There’s a lot of this kind of thing going on in Scandal, on the main stage and in the margins: people acting strong because they feel weak, and doing things that are brazenly illegal, and sometimes emotionally sadistic to boot. They make politics personal in the most mortifying ways. Cyrus has spent much of this season alternately pandering to and manipulating his young journalist husband, James Novak (Dan Bucatinsky). He got James the baby he wanted, not because Cyrus wanted a baby (he hates kids) but to keep James from investigating the Defiance scandal. Late in the season, when Fitz’s wife Mellie Grant (Bellamy Young) decided to go public and reveal that her husband had been embroiled in a long-term adulterous affair, she chose James to break the news, symbolically hurting her husband’s enablers, and by extension the entire administration.
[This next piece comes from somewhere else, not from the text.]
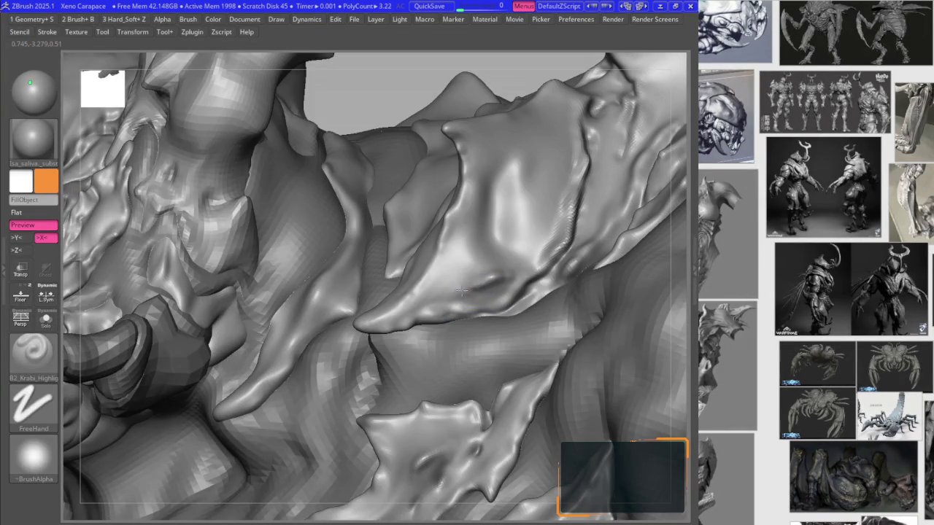
{"action": "key", "text": "ctrl+z"}
{"action": "key", "text": "ctrl+z"}
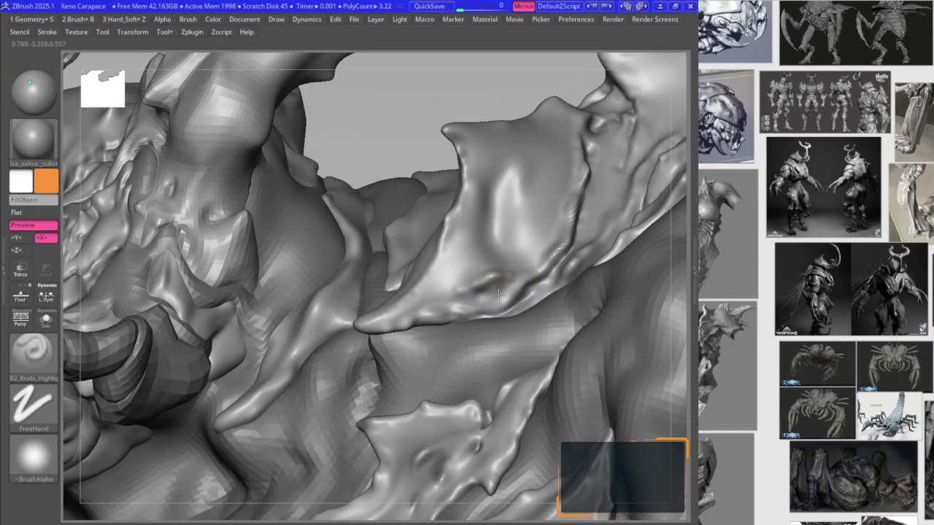
{"action": "key", "text": "ctrl+z"}
{"action": "key", "text": "ctrl+z"}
The show is as concerned with the unconscious reasons behind people’s decisions as Mad Men; but because it’s mainly a political soap with case-of-the-week elements (Olivia’s firm is often called on to clear wrongly-stained reputations), and because the plots are so knowingly outrageous, it rarely gets credit for its astuteness. As the A.V. Club’s Ryan McGee observed, “This is a series filled with hyper-competent people that can fix anything except the gnawing feeling they deserve the pain heaped upon them.” The show’s characters all put up steely facades, but we’re aware of how much fear and misery they’re hiding. The show’s filmmaking builds this idea right into the visuals. In every episode there are dozens of shots that put a speaker in the same frame as his or her reflection, as glimpsed in a mirror, a windowpane, or a bit of foreground door glass: the image and the reality uneasily coexisting.
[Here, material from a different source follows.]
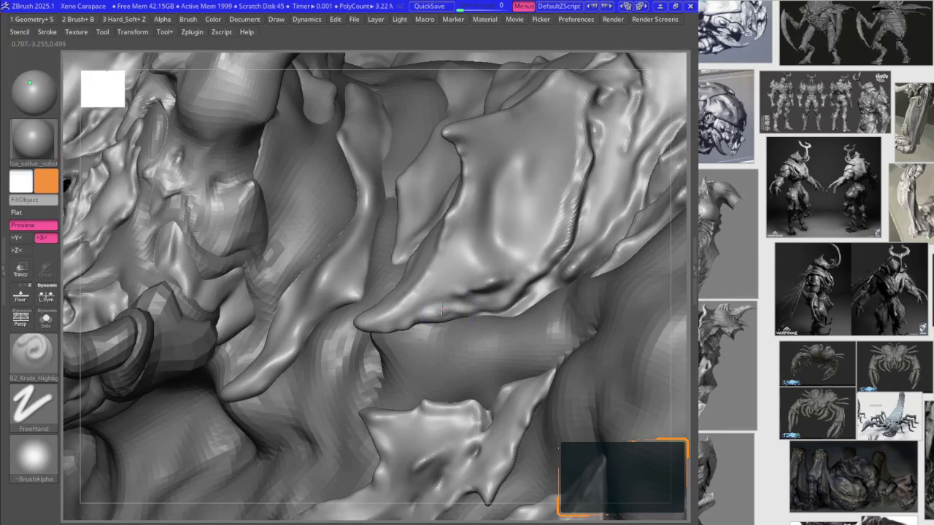
{"action": "key", "text": "ctrl+z"}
It’s surely no accident that Olivia herself seems like a broken person, and alternates between helping and manipulating other broken people. The show has gradually revealed that her cultishly loyal employees were all, in some sense, cast off by life, or made to feel ruined or small. Her relationship with Huck, a man who attends AA-like meetings because he’s addicted to violence, might be the most extreme, fascinating example of her still-mysterious psychology. She gave Huck a sense of purpose and a new identity, but she also established a hold on him that will be very hard to break, and his activities on behalf of her firm are often disturbing: stalkings, intimidations, burglaries and the like. Olivia is a savior and destroyer, in some ways as cold and controlling a mother figure to her workers as Fitz’s father was to him. She only seems as though she humanized him; what she really did was treat an attack dog with enough kindness to turn him into her pet. Does she really love Huck, or any of her employees, or any of her colleagues? Does she really love Fitz? Does Fitz really love her? Or is every kind of affection expressed on this show just a different flavor of need?
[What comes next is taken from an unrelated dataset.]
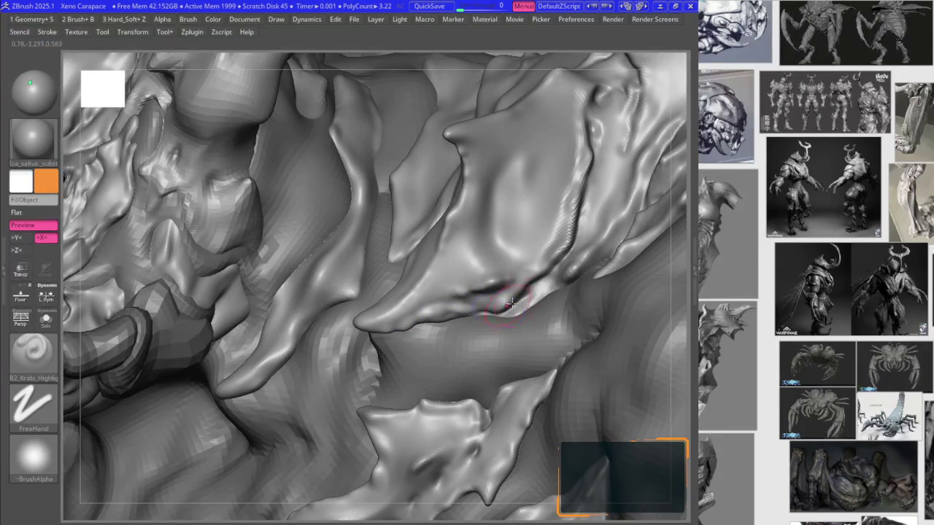
{"action": "key", "text": "ctrl+z"}
{"action": "key", "text": "ctrl+z"}
{"action": "key", "text": "ctrl+z"}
Nearly all of the major characters are fascinatingly screwed up. You feel for them even when they treat each other cruelly. Their private pain, which periodically erupts during arguments and confessions, lends what might have been a forgettable nighttime soap a touch of tragic poetry. These people are all their own worst enemies. It’s not their fault, but it’s their responsibility. Stand close enough to the TV screen and you can see one more reflection in it.